Tuesday, May 7, 2013

Local PyPI Options

Having a central package repository has helped the Python community immensely through sharing reusable code. There's a few issues that arise when you start depending on such a resources though, and may need to be solved:
  1. make your installs resilient against Internet/PyPI issues,
  2. speed up your installs significantly (after the first one),
  3. prevent problems installing packages that are removed from distribution by the author,
  4. allow installation of packages from within a firewalled environment where the host performing the installation does not have Internet access, and
  5. allow hosting and installation of private packages.
All while being as little an overhead on the package users as possible (ie. maintenance of a system performing the above should be either low or none).

Searching for "PyPI" on the package repository is somewhat daunting (the page of results seems to go on forever). Having done a bit of a survey of the top hits there seems to be only a few packages that are relevant to the above requirements (presented here in the order that the PyPI search ranks them):
  • Flask-Pypi-Proxy - A semi-proxy that supports private package upload. Its dependencies are quite hefty and it does not mirror packages locally.
  • pyramidpypi - "This is a very simple pypi-like server written with the pyramid web framework." Pyramid is a very hefty dependency for such a simple server and it only supports private package upload.
  • simplepypi - a very simple local repository allowing upload of packages and installation of them.
  • yopypi - is a "load balancer" which punts requests to a mirror automatically when the primary PyPI is unavailable.
  • djangopypi / djangopypi2 - are both PyPI servers acting as local repositories with the same user interface as the real thing. No proxying, though there is a manual tool infi.pypi_manager which may be used to mirror packages to a local djangopypi.
  • inupypi - appears to also be a "load balancer".
  • mypypi - another local PyPI server using Zope 3.
  • pypiserver - serves files out of local directories or redirects to the real server if not found. Handles upload of private packages. No proxying for missing packages, though it does have a facility for updating packages which are already in the local directories.
  • pyshop - another private repository implementation with access controls built in. It also performs caching proxy of packages not present locally. Hefty dependencies (Pyramid but also an SQL database).
  • spynepi - a proxying server with local storage which also handles local upload of private packages! In Twisted. Using "spyne" which is some RPC mechanism and I don't know what it's got to do with PyPI serving. Hefty dependencies.
  • chishop - another simple local repository with upload written in Django.
  • ClueReleaseManager - yet another local repository though with full meta-data support and what appears to be proxying of PyPI meta-data, but not files.
  • pyroxy - a proxying index server which can serve local files (but without local caching of proxied files).
  • scrambled - a very simple server of local files (point it at a directory and run).
  • devpi-server - a transparent caching proxy with local storage of the files accessed. Uses a redis database, which is an additional dependency that is a problem in my deployment scenario.
  • collective.eggproxy - implements caching proxy but has hefty dependencies. Also seems to be very fetch-happy, retrieving eggs I don't actually need.
A lot of the implementations above have a bunch of user controls built into them. And there's an awful lot of "simple PyPI in framework X" implementations. Most of the "proxy" solutions (save pyshop, devpi-server and collective.eggproxy) required manual download of the package files, or they just proxied their requests through to the Internet with no local file storage for speed/resilience. Those others had dependencies that prevented me easily installing them into my target environment.

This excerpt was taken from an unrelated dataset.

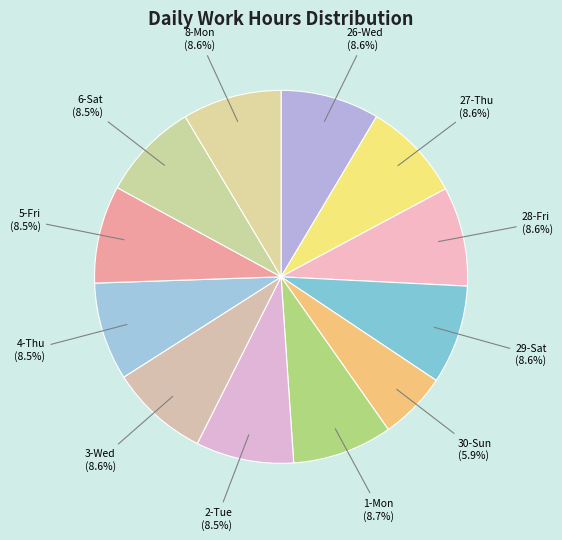

Which category has the smallest portion of the pie?

30-Sun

So none of them fit the bill, and none appeared to be easily modifiable to do what I want. So, I wrote my own: proxypypi :-)

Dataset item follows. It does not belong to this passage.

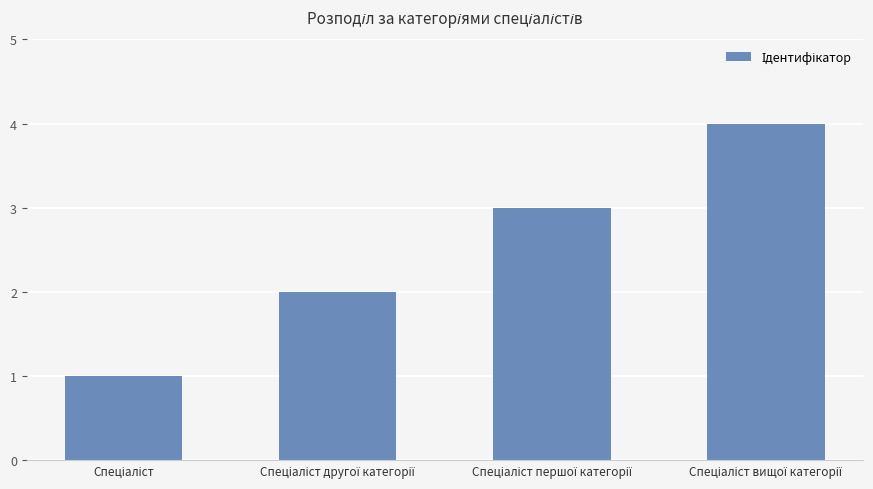

What is the difference between the maximum and minimum values?

3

When proxyypi is asked about a package it doesn't know it automatically goes off and fetches the file download list for the package, rewriting all references (PyPI and external) so they appear to be local. On request of one of those now-local package files it performs a background fetch of the file contents and serves up the new file data to the pip request (thus keeping that request alive despite its very short timeout duration).